### EXERCISE OBJECTIVE
Would you please transcribe, exactly as written, the lines of the entries below starting at the one that holds "15: (107, 749)" and ending at the one that holds "35: (642, 917)", both included?

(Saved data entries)

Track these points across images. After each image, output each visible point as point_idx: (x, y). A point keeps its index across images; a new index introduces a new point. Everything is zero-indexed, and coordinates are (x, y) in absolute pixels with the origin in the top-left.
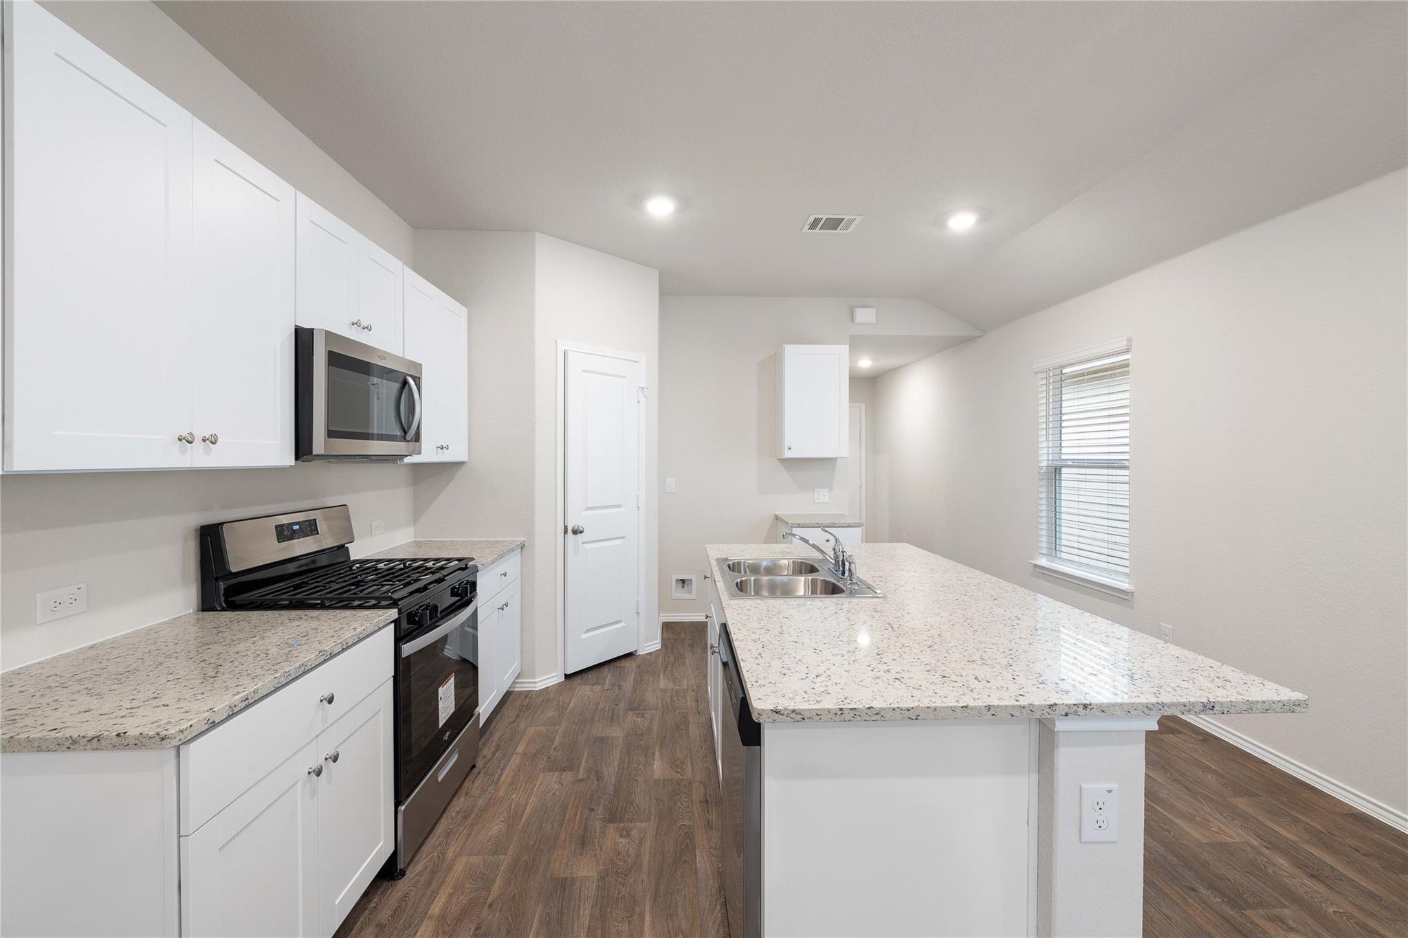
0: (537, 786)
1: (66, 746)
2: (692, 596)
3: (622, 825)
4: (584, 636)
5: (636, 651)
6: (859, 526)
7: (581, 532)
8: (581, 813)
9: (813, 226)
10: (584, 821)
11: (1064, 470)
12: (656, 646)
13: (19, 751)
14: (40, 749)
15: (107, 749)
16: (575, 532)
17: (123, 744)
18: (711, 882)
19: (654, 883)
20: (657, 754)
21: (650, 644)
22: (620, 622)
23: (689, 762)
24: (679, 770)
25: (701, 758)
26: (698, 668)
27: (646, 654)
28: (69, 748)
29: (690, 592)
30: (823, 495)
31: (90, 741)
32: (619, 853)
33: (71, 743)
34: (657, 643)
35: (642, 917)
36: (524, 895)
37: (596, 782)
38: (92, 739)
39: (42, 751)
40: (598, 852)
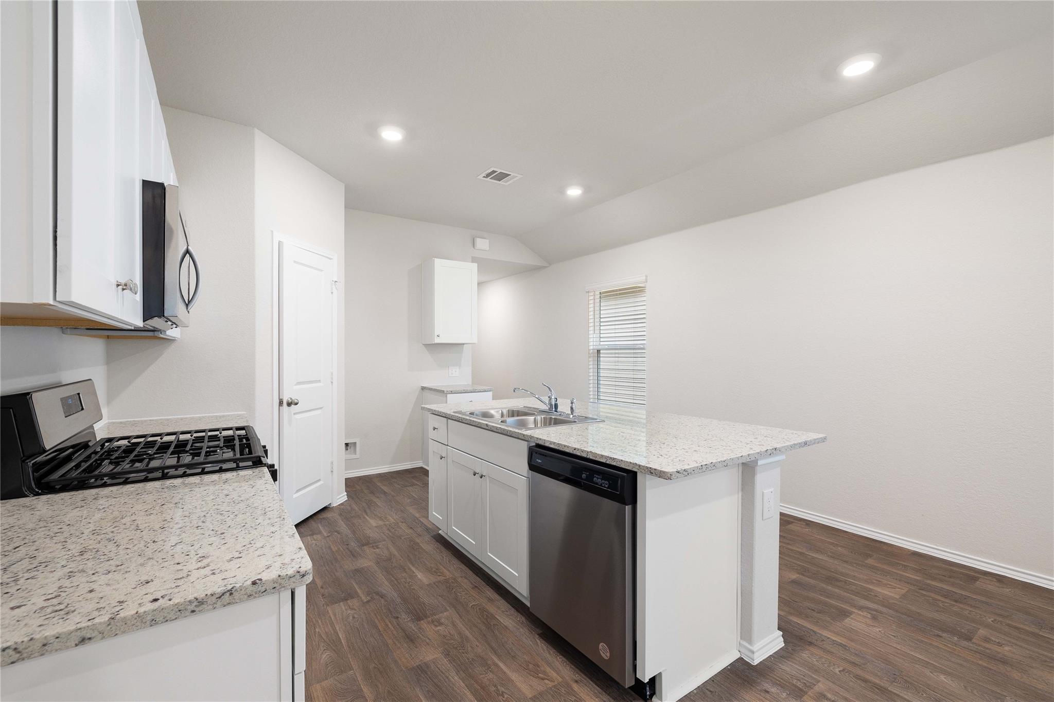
0: (333, 618)
1: (190, 611)
2: (357, 456)
3: (430, 619)
4: (295, 496)
5: (330, 504)
6: (490, 391)
7: (296, 404)
8: (390, 622)
9: (488, 176)
10: (398, 627)
11: (601, 352)
12: (343, 498)
13: (124, 632)
14: (154, 622)
15: (241, 601)
16: (289, 404)
17: (260, 591)
18: (522, 630)
19: (486, 644)
20: (413, 569)
21: (340, 498)
22: (319, 480)
23: (441, 567)
24: (439, 574)
25: (448, 562)
26: (392, 507)
27: (339, 505)
28: (193, 611)
29: (355, 452)
30: (455, 372)
31: (220, 597)
32: (445, 636)
33: (196, 606)
34: (344, 496)
35: (497, 665)
36: (396, 688)
37: (383, 600)
38: (223, 595)
39: (157, 623)
40: (428, 641)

### ANSWER TO THIS PROBLEM
15: (107, 749)
16: (575, 532)
17: (123, 744)
18: (711, 882)
19: (654, 883)
20: (657, 754)
21: (650, 644)
22: (620, 622)
23: (689, 762)
24: (679, 770)
25: (701, 758)
26: (698, 668)
27: (646, 654)
28: (69, 748)
29: (690, 592)
30: (823, 495)
31: (90, 741)
32: (619, 853)
33: (71, 743)
34: (657, 643)
35: (642, 917)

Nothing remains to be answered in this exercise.